In an effort to address some of these issues, this workshop invites contributions from both established and emerging scholars, which examine instances in the twentieth century of artists traveling in the Americas —instances that were not only a matter of personal experience, but resulted in material artifacts, whether as artworks, photographs, sketchbooks, travel diaries, exhibitions, or other textual and visual objects. We are especially interested in the implications of travel for artistic collaboration: how has travel, for instance, enabled collaborative work otherwise not possible remotely or, alternatively, how has it led to new definitions of authorship? Equally important are more ambivalent forms of collaboration, such as encounters that may have only existed on an imaginative level or failed altogether to produce a collaboration.

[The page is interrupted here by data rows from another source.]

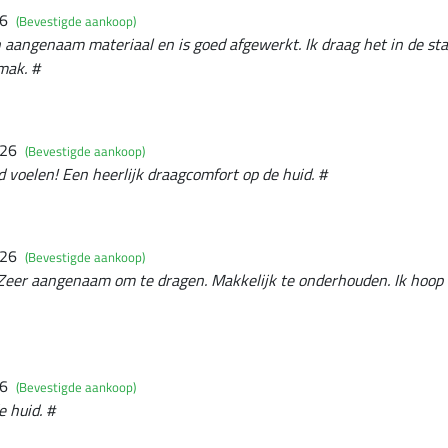
26
(Bevestigde aankoop)
 aangenaam materiaal en is goed afgewerkt. Ik draag het in de stal
mak. #
026
(Bevestigde aankoop)
 voelen! Een heerlijk draagcomfort op de huid. #
026
(Bevestigde aankoop)
 Zeer aangenaam om te dragen. Makkelijk te onderhouden. Ik hoop d
26
(Bevestigde aankoop)
 huid. #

Rejecting the conventional distinction between center and periphery, as well as the global “north” vs. “south,” the workshop will focus instead on the Western Hemisphere, defined loosely as North and South America in a transcontinental context, encompassing related, less rigid, geographic parameters, such as Paul Gilroy’s Black Atlantic. Papers may address any topic in the twentieth century within this area, related to the workshop’s main interest in the intersection of travel and collaboration.
Contributions may engage but are not limited to such questions as:
- In what ways does an artist’s encounter with cultural difference take on a material form and are these “objects”—experience and form—mutually illuminating? Can this relation alter modes of artistic production, maybe even after the artist has left the place he or she visited?

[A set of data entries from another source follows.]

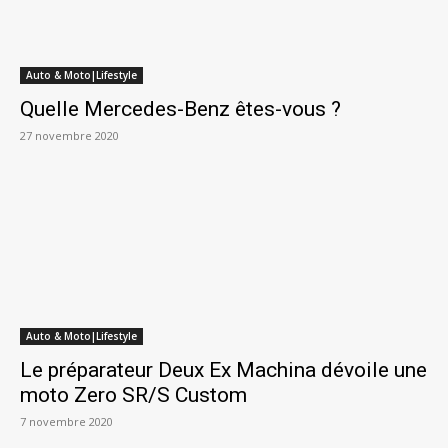
Auto & Moto|Lifestyle
Quelle Mercedes-Benz êtes-vous ?
27 novembre 2020
Auto & Moto|Lifestyle
Le préparateur Deux Ex Machina dévoile une
moto Zero SR/S Custom
7 novembre 2020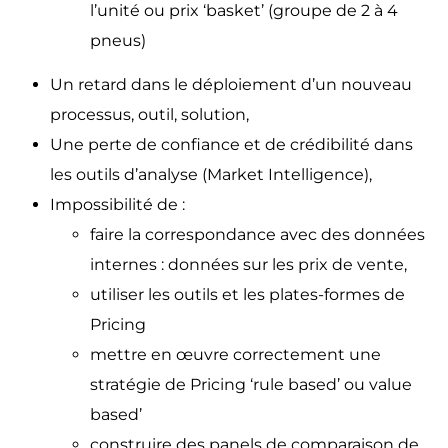
l’unité ou prix ‘basket’ (groupe de 2 à 4
pneus)
Un retard dans le déploiement d’un nouveau
processus, outil, solution,
Une perte de confiance et de crédibilité dans
les outils d’analyse (Market Intelligence),
Impossibilité de :
faire la correspondance avec des données
internes : données sur les prix de vente,
utiliser les outils et les plates-formes de
Pricing
mettre en œuvre correctement une
stratégie de Pricing ‘rule based’ ou value
based’
construire des panels de comparaison de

- Did the temporary surrender of a long-term or fixed location result in collaboration of some kind? If so, how do we define a collaborative practice under these circumstances and what are the specific conditions that enable it to take place? Which obstacles and conflicts can be identified while collaborating and how might they be articulated within the work itself, perhaps through multiple or unstable points of view?
- How do such entangled artistic practices—which simultaneously cut across national, cultural, and other forms of identities—change the way art history is written and rewritten, particularly given the discipline’s current geographical expansion?